I wonder if he would find fault with every church, sooner or later?
He keeps making references to the Church teaching his 10 year old son the gospel, this should be his job, not the church's. (he had 10 yrs of Bible training)
I could not help be feel a critical spirit through the whole article. I agree with all the problems he found in those churches. My advice... Spend enough time in one Church, loving the members and demonstrating a faithfulness to the Word, so that correction can gradually be brought. We can not run from our problems... till we compromise doctrine (Lutheranism).
The Bride of Christ is a beautiful Bride, she's not some hideous thing like you are describing. She maybe ignorant in some areas, and have much room to grow, but don't tell me she has retreated within the confines of the liturgy of a (for the most part liberal) denomination. With his knowledge of the Word of God he should have been an asset to one of these church's.

----------------

What the exercise asks: List every phrase in the comment that appears inside parentheses.

Collected data entries:
----------------

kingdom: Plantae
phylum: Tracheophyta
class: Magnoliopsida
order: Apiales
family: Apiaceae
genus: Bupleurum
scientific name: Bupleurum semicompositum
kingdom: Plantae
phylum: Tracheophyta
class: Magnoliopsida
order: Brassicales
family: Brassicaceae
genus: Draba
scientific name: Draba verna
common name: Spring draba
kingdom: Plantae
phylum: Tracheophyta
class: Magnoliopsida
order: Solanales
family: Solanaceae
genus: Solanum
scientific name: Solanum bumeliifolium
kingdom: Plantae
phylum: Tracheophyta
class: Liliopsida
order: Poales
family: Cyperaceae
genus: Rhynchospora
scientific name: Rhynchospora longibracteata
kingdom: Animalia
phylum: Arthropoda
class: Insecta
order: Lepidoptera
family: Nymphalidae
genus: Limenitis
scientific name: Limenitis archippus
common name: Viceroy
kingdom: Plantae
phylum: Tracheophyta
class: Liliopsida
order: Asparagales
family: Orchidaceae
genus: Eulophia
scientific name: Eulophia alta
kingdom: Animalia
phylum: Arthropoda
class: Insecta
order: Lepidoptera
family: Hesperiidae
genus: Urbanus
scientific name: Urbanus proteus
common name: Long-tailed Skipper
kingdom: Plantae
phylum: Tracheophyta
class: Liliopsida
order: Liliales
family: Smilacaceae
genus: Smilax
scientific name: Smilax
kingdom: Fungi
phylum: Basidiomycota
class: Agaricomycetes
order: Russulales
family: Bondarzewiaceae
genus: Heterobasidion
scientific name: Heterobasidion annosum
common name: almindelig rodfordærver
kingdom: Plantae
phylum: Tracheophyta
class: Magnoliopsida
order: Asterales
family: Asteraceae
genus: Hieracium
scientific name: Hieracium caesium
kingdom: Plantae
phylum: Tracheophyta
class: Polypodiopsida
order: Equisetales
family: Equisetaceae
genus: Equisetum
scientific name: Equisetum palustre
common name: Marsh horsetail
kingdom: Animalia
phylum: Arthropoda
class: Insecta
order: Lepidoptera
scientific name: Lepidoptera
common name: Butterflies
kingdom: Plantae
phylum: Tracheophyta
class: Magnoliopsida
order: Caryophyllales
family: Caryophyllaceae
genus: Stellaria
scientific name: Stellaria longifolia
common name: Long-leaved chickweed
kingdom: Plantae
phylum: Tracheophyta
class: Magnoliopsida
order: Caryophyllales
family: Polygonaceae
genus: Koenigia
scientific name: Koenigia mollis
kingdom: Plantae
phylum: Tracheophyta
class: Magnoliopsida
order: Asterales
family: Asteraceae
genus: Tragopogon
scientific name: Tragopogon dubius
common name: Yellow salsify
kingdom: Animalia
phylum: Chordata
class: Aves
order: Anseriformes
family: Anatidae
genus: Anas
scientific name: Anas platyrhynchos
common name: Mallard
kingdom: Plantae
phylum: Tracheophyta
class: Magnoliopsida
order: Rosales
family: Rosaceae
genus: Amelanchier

----------------

Correct answer:
- he had 10 yrs of Bible training
- Lutheranism
- for the most part liberal